Each entry below is to be returned exactly, with any pictures left out.
##### Task input #####
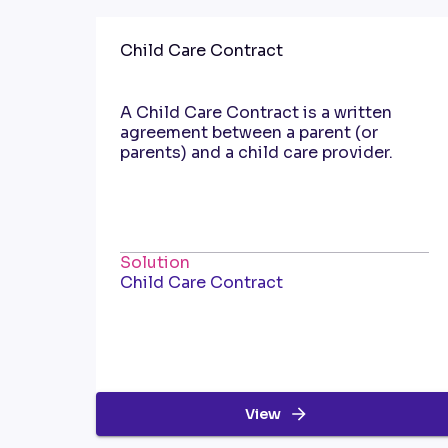
Child Care Contract
A Child Care Contract is a written
agreement between a parent (or
parents) and a child care provider.
Solution
Child Care Contract
View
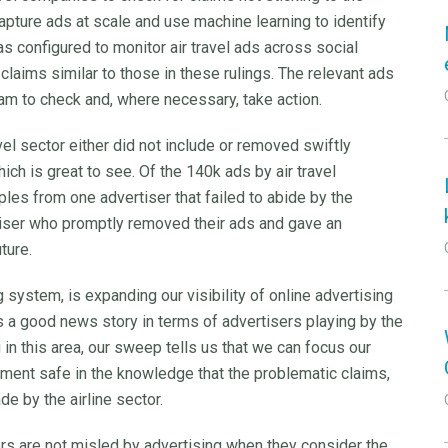
apture ads at scale and use machine learning to identify
was configured to monitor air travel ads across social
claims similar to those in these rulings. The relevant ads
m to check and, where necessary, take action.
vel sector either did not include or removed swiftly
ich is great to see. Of the 140k ads by air travel
es from one advertiser that failed to abide by the
tiser who promptly removed their ads and gave an
uture.
 system, is expanding our visibility of online advertising
’s a good news story in terms of advertisers playing by the
g in this area, our sweep tells us that we can focus our
iment safe in the knowledge that the problematic claims,
ade by the airline sector.
ers are not misled by advertising when they consider the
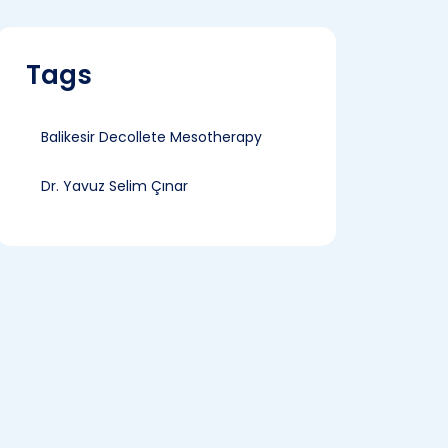
Tags
Balikesir Decollete Mesotherapy
Dr. Yavuz Selim Çınar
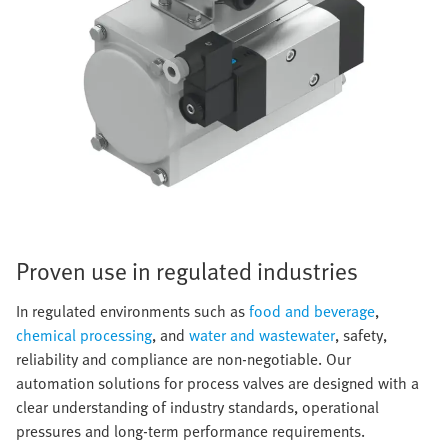
Proven use in regulated industries
In regulated environments such as
food and beverage
,
chemical processing
, and
water and wastewater
, safety,
reliability and compliance are non-negotiable. Our
automation solutions for process valves are designed with a
clear understanding of industry standards, operational
pressures and long-term performance requirements.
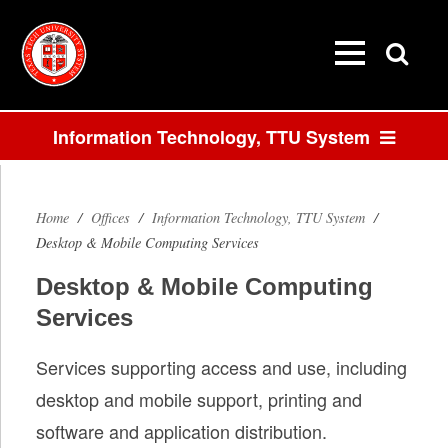
Information Technology, TTU System
Desktop &
Mobile
Home
/
Offices
/
Information Technology, TTU System
/
Desktop & Mobile Computing Services
Computing
Desktop & Mobile Computing
Services
Services
Services supporting access and use, including
desktop and mobile support, printing and
software and application distribution.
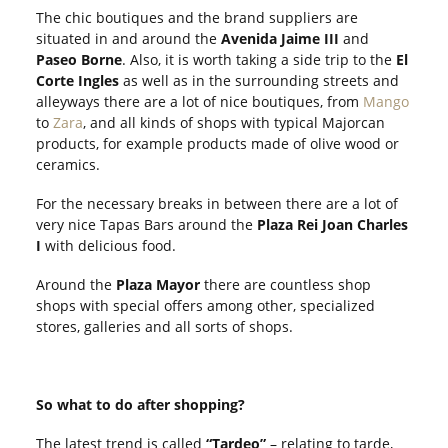
The chic boutiques and the brand suppliers are
situated in and around the
Avenida Jaime
III
and
Paseo Borne
. Also, it is worth taking a side trip to the
El
Corte Ingles
as well as in the surrounding streets and
alleyways there are a lot of nice boutiques, from
Mango
to
Zara
, and all kinds of shops with typical Majorcan
products, for example products made of olive wood or
ceramics.
For the necessary breaks in between there are a lot of
very nice Tapas Bars around the
Plaza Rei Joan Charles
I
with delicious food.
Around the
Plaza Mayor
there are countless shop
shops with special offers among other, specialized
stores, galleries and all sorts of shops.
So what to do after shopping?
The latest trend is called
“Tardeo”
– relating to tarde,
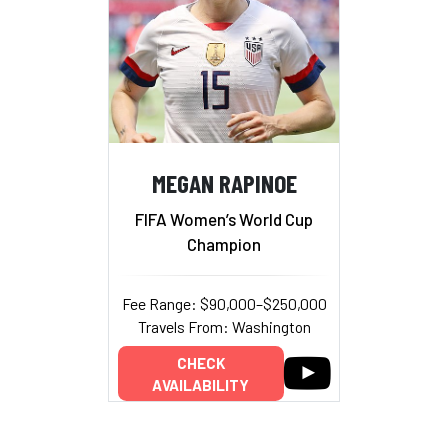
MEGAN RAPINOE
FIFA Women’s World Cup
Champion
Fee Range: $90,000–$250,000
Travels From: Washington
CHECK
AVAILABILITY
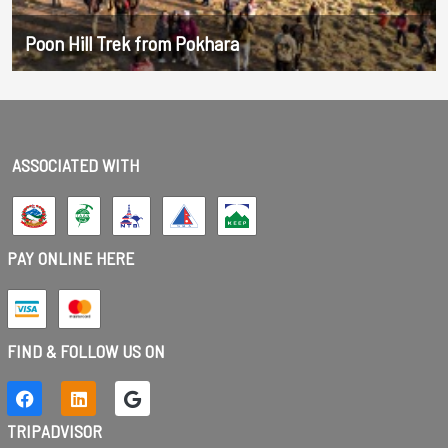
Poon Hill Trek from Pokhara
ASSOCIATED WITH
PAY ONLINE HERE
FIND & FOLLOW US ON
TRIPADVISOR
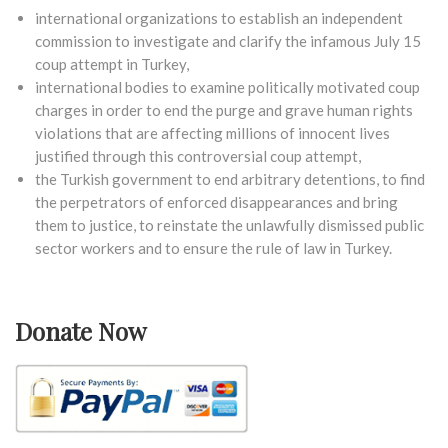
international organizations to establish an independent
commission to investigate and clarify the infamous July 15
coup attempt in Turkey,
international bodies to examine politically motivated coup
charges in order to end the purge and grave human rights
violations that are affecting millions of innocent lives
justified through this controversial coup attempt,
the Turkish government to end arbitrary detentions, to find
the perpetrators of enforced disappearances and bring
them to justice, to reinstate the unlawfully dismissed public
sector workers and to ensure the rule of law in Turkey.
Donate Now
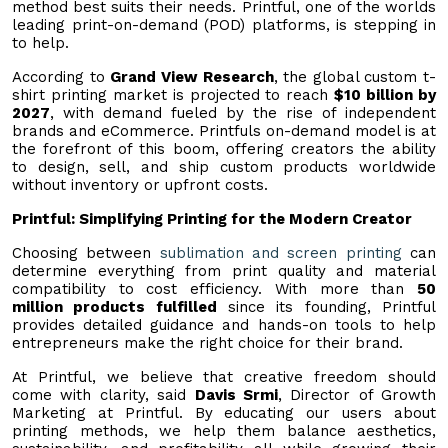
method best suits their needs. Printful, one of the worlds
leading print-on-demand (POD) platforms, is stepping in
to help.
According to
Grand View Research
, the global custom t-
shirt printing market is projected to reach
$10 billion by
2027
, with demand fueled by the rise of independent
brands and eCommerce. Printfuls on-demand model is at
the forefront of this boom, offering creators the ability
to design, sell, and ship custom products worldwide
without inventory or upfront costs.
Printful: Simplifying Printing for the Modern Creator
Choosing between
sublimation and screen printing
can
determine everything from print quality and material
compatibility to cost efficiency. With more than
50
million products fulfilled
since its founding, Printful
provides detailed guidance and hands-on tools to help
entrepreneurs make the right choice for their brand.
At Printful, we believe that creative freedom should
come with clarity, said
Davis Srmi
, Director of Growth
Marketing at Printful. By educating our users about
printing methods, we help them balance aesthetics,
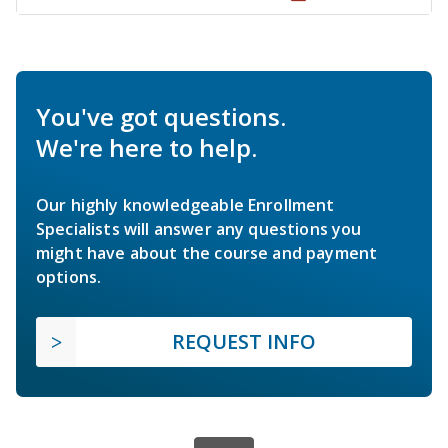
You've got questions.
We're here to help.
Our highly knowledgeable Enrollment
Specialists will answer any questions you
might have about the course and payment
options.
REQUEST INFO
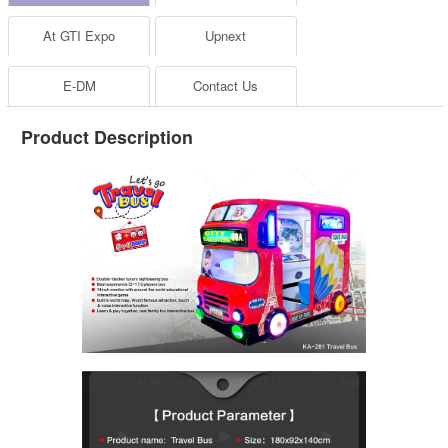
At GTI Expo
Upnext
E-DM
Contact Us
Product Description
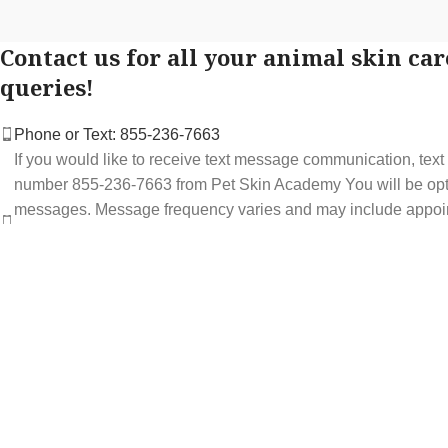
Contact us for all your animal skin car
queries!
Phone or Text: 855-236-7663
If you would like to receive text message communication, tex
number 855-236-7663 from Pet Skin Academy You will be optin
messages. Message frequency varies and may include appoi
service offers. Message and data rates may apply. You may op
STOP at any time to end or unsubscribe. For assistance repl
support at 855-236-7663.
See our Privacy Policy for details.
Email: support@petskinacademy.com
FOLLOW US HERE:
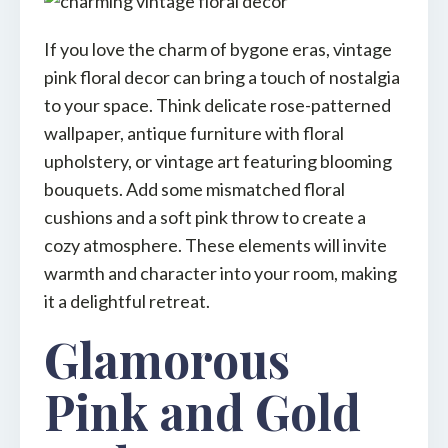
If you love the charm of bygone eras, vintage
pink floral decor can bring a touch of nostalgia
to your space. Think delicate rose-patterned
wallpaper, antique furniture with floral
upholstery, or vintage art featuring blooming
bouquets. Add some mismatched floral
cushions and a soft pink throw to create a
cozy atmosphere. These elements will invite
warmth and character into your room, making
it a delightful retreat.
Glamorous
Pink and Gold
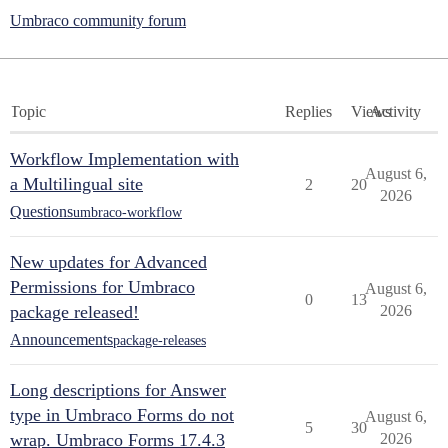
Umbraco community forum
Topic
Replies
Views
Activity
Workflow Implementation with
August 6,
a Multilingual site
2
20
2026
Questions
umbraco-workflow
New updates for Advanced
Permissions for Umbraco
August 6,
0
13
package released!
2026
Announcements
package-releases
Long descriptions for Answer
type in Umbraco Forms do not
August 6,
5
30
wrap. Umbraco Forms 17.4.3
2026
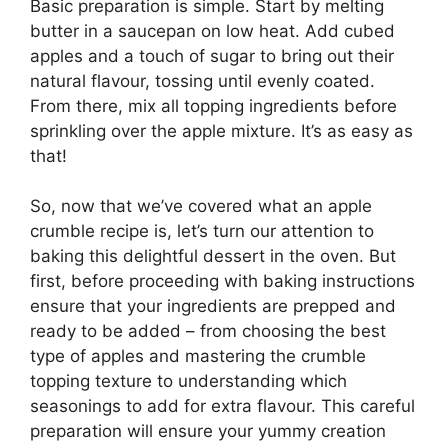
Basic preparation is simple. Start by melting
butter in a saucepan on low heat. Add cubed
apples and a touch of sugar to bring out their
natural flavour, tossing until evenly coated.
From there, mix all topping ingredients before
sprinkling over the apple mixture. It’s as easy as
that!
So, now that we’ve covered what an apple
crumble recipe is, let’s turn our attention to
baking this delightful dessert in the oven. But
first, before proceeding with baking instructions
ensure that your ingredients are prepped and
ready to be added – from choosing the best
type of apples and mastering the crumble
topping texture to understanding which
seasonings to add for extra flavour. This careful
preparation will ensure your yummy creation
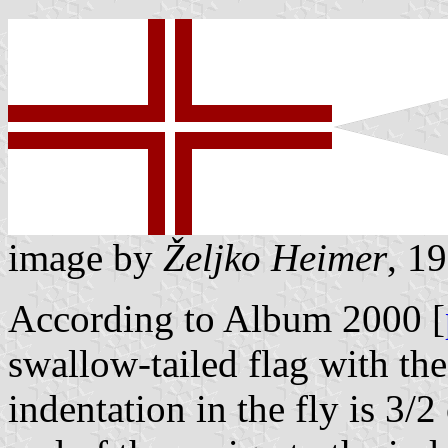
image by
Željko Heimer
, 1
According to Album 2000 [
swallow-tailed flag with the
indentation in the fly is 3/2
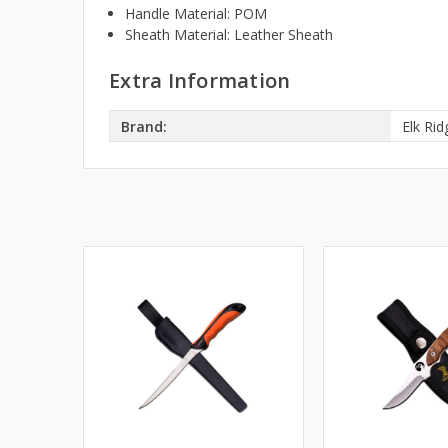
Handle Material: POM
Sheath Material: Leather Sheath
Extra Information
Brand:
Elk Rid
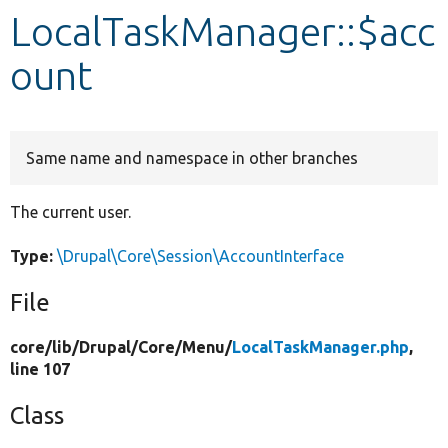
LocalTaskManager::$acc
Develop for Drupal
ount
Same name and namespace in other branches
The current user.
Type:
\Drupal\Core\Session\AccountInterface
File
core/
lib/
Drupal/
Core/
Menu/
LocalTaskManager.php
,
line 107
Class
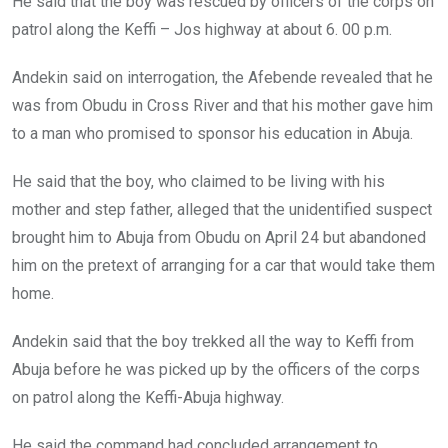
He said that the boy was rescued by officers of the corps on
patrol along the Keffi – Jos highway at about 6. 00 p.m.
Andekin said on interrogation, the Afebende revealed that he
was from Obudu in Cross River and that his mother gave him
to a man who promised to sponsor his education in Abuja.
He said that the boy, who claimed to be living with his
mother and step father, alleged that the unidentified suspect
brought him to Abuja from Obudu on April 24 but abandoned
him on the pretext of arranging for a car that would take them
home.
Andekin said that the boy trekked all the way to Keffi from
Abuja before he was picked up by the officers of the corps
on patrol along the Keffi-Abuja highway.
He said the command had concluded arrangement to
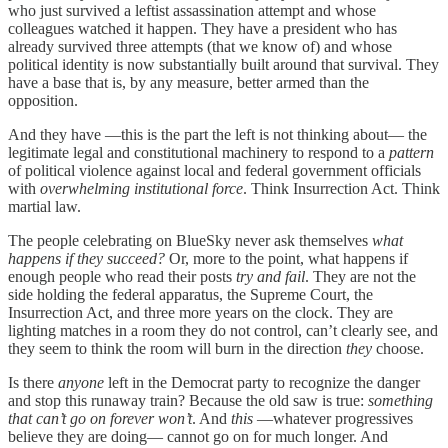
who just survived a leftist assassination attempt and whose
colleagues watched it happen. They have a president who has
already survived three attempts (that we know of) and whose
political identity is now substantially built around that survival. They
have a base that is, by any measure, better armed than the
opposition.
And they have —this is the part the left is not thinking about— the
legitimate legal and constitutional machinery to respond to a
pattern
of political violence against local and federal government officials
with
overwhelming institutional force
. Think Insurrection Act. Think
martial law.
The people celebrating on BlueSky never ask themselves
what
happens if they succeed?
Or, more to the point, what happens if
enough people who read their posts
try and fail
. They are not the
side holding the federal apparatus, the Supreme Court, the
Insurrection Act, and three more years on the clock. They are
lighting matches in a room they do not control, can’t clearly see, and
they seem to think the room will burn in the direction
they
choose.
Is there
anyone
left in the Democrat party to recognize the danger
and stop this runaway train? Because the old saw is true:
something
that can’t go on forever won’t
. And
this
—whatever progressives
believe they are doing— cannot go on for much longer. And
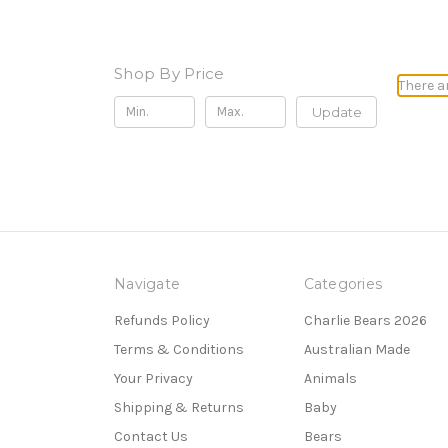
Shop By Price
There a
Update
Navigate
Categories
Refunds Policy
Charlie Bears 2026
Terms & Conditions
Australian Made
Your Privacy
Animals
Shipping & Returns
Baby
Contact Us
Bears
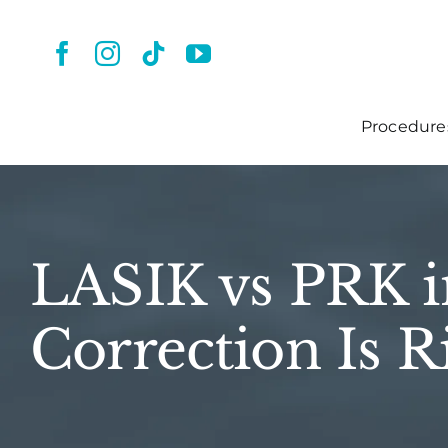
Skip
to
content
Procedure
LASIK vs PRK i
Correction Is R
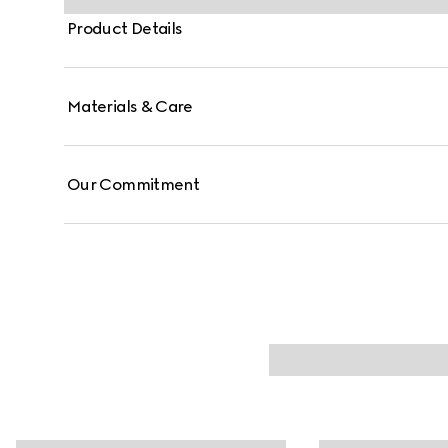
Product Details
Materials & Care
Our Commitment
#####
_Task solution_.
Child Care Contract
A Child Care Contract is a written
agreement between a parent (or
parents) and a child care provider.
Solution
Child Care Contract
View
apture ads at scale and use machine learning to identify
was configured to monitor air travel ads across social
claims similar to those in these rulings. The relevant ads
m to check and, where necessary, take action.
vel sector either did not include or removed swiftly
ich is great to see. Of the 140k ads by air travel
es from one advertiser that failed to abide by the
tiser who promptly removed their ads and gave an
uture.
 system, is expanding our visibility of online advertising
’s a good news story in terms of advertisers playing by the
g in this area, our sweep tells us that we can focus our
iment safe in the knowledge that the problematic claims,
ade by the airline sector.
ers are not misled by advertising when they consider the
Tags
Balikesir Decollete Mesotherapy
Dr. Yavuz Selim Çınar
Proven use in regulated industries
In regulated environments such as
food and beverage
,
chemical processing
, and
water and wastewater
, safety,
reliability and compliance are non-negotiable. Our
automation solutions for process valves are designed with a
clear understanding of industry standards, operational
pressures and long-term performance requirements.
Information Technology, TTU System
Desktop &
Mobile
Home
/
Offices
/
Information Technology, TTU System
/
Desktop & Mobile Computing Services
Computing
Desktop & Mobile Computing
Services
Services
Services supporting access and use, including
desktop and mobile support, printing and
software and application distribution.
The chic boutiques and the brand suppliers are
situated in and around the
Avenida Jaime
III
and
Paseo Borne
. Also, it is worth taking a side trip to the
El
Corte Ingles
as well as in the surrounding streets and
alleyways there are a lot of nice boutiques, from
Mango
to
Zara
, and all kinds of shops with typical Majorcan
products, for example products made of olive wood or
ceramics.
For the necessary breaks in between there are a lot of
very nice Tapas Bars around the
Plaza Rei Joan Charles
I
with delicious food.
Around the
Plaza Mayor
there are countless shop
shops with special offers among other, specialized
stores, galleries and all sorts of shops.
So what to do after shopping?
The latest trend is called
“Tardeo”
– relating to tarde,
MEGAN RAPINOE
FIFA Women’s World Cup
Champion
Fee Range: $90,000–$250,000
Travels From: Washington
CHECK
AVAILABILITY
Poon Hill Trek from Pokhara
ASSOCIATED WITH
PAY ONLINE HERE
FIND & FOLLOW US ON
TRIPADVISOR
international organizations to establish an independent
commission to investigate and clarify the infamous July 15
coup attempt in Turkey,
international bodies to examine politically motivated coup
charges in order to end the purge and grave human rights
violations that are affecting millions of innocent lives
justified through this controversial coup attempt,
the Turkish government to end arbitrary detentions, to find
the perpetrators of enforced disappearances and bring
them to justice, to reinstate the unlawfully dismissed public
sector workers and to ensure the rule of law in Turkey.
Donate Now
method best suits their needs. Printful, one of the worlds
leading print-on-demand (POD) platforms, is stepping in
to help.
According to
Grand View Research
, the global custom t-
shirt printing market is projected to reach
$10 billion by
2027
, with demand fueled by the rise of independent
brands and eCommerce. Printfuls on-demand model is at
the forefront of this boom, offering creators the ability
to design, sell, and ship custom products worldwide
without inventory or upfront costs.
Printful: Simplifying Printing for the Modern Creator
Choosing between
sublimation and screen printing
can
determine everything from print quality and material
compatibility to cost efficiency. With more than
50
million products fulfilled
since its founding, Printful
provides detailed guidance and hands-on tools to help
entrepreneurs make the right choice for their brand.
At Printful, we believe that creative freedom should
come with clarity, said
Davis Srmi
, Director of Growth
Marketing at Printful. By educating our users about
printing methods, we help them balance aesthetics,
You've got questions.
We're here to help.
Our highly knowledgeable Enrollment
Specialists will answer any questions you
might have about the course and payment
options.
REQUEST INFO
At GTI Expo
Upnext
E-DM
Contact Us
Product Description
Contact us for all your animal skin car
queries!
Phone or Text: 855-236-7663
If you would like to receive text message communication, tex
number 855-236-7663 from Pet Skin Academy You will be optin
messages. Message frequency varies and may include appoi
service offers. Message and data rates may apply. You may op
STOP at any time to end or unsubscribe. For assistance repl
support at 855-236-7663.
See our Privacy Policy for details.
Email: support@petskinacademy.com
FOLLOW US HERE:
If you love the charm of bygone eras, vintage
pink floral decor can bring a touch of nostalgia
to your space. Think delicate rose-patterned
wallpaper, antique furniture with floral
upholstery, or vintage art featuring blooming
bouquets. Add some mismatched floral
cushions and a soft pink throw to create a
cozy atmosphere. These elements will invite
warmth and character into your room, making
it a delightful retreat.
Glamorous
Pink and Gold
Umbraco community forum
Topic
Replies
Views
Activity
Workflow Implementation with
August 6,
a Multilingual site
2
20
2026
Questions
umbraco-workflow
New updates for Advanced
Permissions for Umbraco
August 6,
0
13
package released!
2026
Announcements
package-releases
Long descriptions for Answer
type in Umbraco Forms do not
August 6,
5
30
wrap. Umbraco Forms 17.4.3
2026
Basic preparation is simple. Start by melting
butter in a saucepan on low heat. Add cubed
apples and a touch of sugar to bring out their
natural flavour, tossing until evenly coated.
From there, mix all topping ingredients before
sprinkling over the apple mixture. It’s as easy as
that!
So, now that we’ve covered what an apple
crumble recipe is, let’s turn our attention to
baking this delightful dessert in the oven. But
first, before proceeding with baking instructions
ensure that your ingredients are prepped and
ready to be added – from choosing the best
type of apples and mastering the crumble
topping texture to understanding which
seasonings to add for extra flavour. This careful
preparation will ensure your yummy creation
image by
Željko Heimer
, 1
According to Album 2000 [
swallow-tailed flag with the
indentation in the fly is 3/2
Handle Material: POM
Sheath Material: Leather Sheath
Extra Information
Brand:
Elk Rid
LocalTaskManager::$acc
Develop for Drupal
ount
Same name and namespace in other branches
The current user.
Type:
\Drupal\Core\Session\AccountInterface
File
core/
lib/
Drupal/
Core/
Menu/
LocalTaskManager.php
,
line 107
Class
He said that the boy was rescued by officers of the corps on
patrol along the Keffi – Jos highway at about 6. 00 p.m.
Andekin said on interrogation, the Afebende revealed that he
was from Obudu in Cross River and that his mother gave him
to a man who promised to sponsor his education in Abuja.
He said that the boy, who claimed to be living with his
mother and step father, alleged that the unidentified suspect
brought him to Abuja from Obudu on April 24 but abandoned
him on the pretext of arranging for a car that would take them
home.
Andekin said that the boy trekked all the way to Keffi from
Abuja before he was picked up by the officers of the corps
on patrol along the Keffi-Abuja highway.
He said the command had concluded arrangement to
who just survived a leftist assassination attempt and whose
colleagues watched it happen. They have a president who has
already survived three attempts (that we know of) and whose
political identity is now substantially built around that survival. They
have a base that is, by any measure, better armed than the
opposition.
And they have —this is the part the left is not thinking about— the
legitimate legal and constitutional machinery to respond to a
pattern
of political violence against local and federal government officials
with
overwhelming institutional force
. Think Insurrection Act. Think
martial law.
The people celebrating on BlueSky never ask themselves
what
happens if they succeed?
Or, more to the point, what happens if
enough people who read their posts
try and fail
. They are not the
side holding the federal apparatus, the Supreme Court, the
Insurrection Act, and three more years on the clock. They are
lighting matches in a room they do not control, can’t clearly see, and
they seem to think the room will burn in the direction
they
choose.
Is there
anyone
left in the Democrat party to recognize the danger
and stop this runaway train? Because the old saw is true:
something
that can’t go on forever won’t
. And
this
—whatever progressives
believe they are doing— cannot go on for much longer. And
Shop By Price
There a
Update
Navigate
Categories
Refunds Policy
Charlie Bears 2026
Terms & Conditions
Australian Made
Your Privacy
Animals
Shipping & Returns
Baby
Contact Us
Bears
Skip
to
content
Procedure
LASIK vs PRK i
Correction Is R
Product Details
Materials & Care
Our Commitment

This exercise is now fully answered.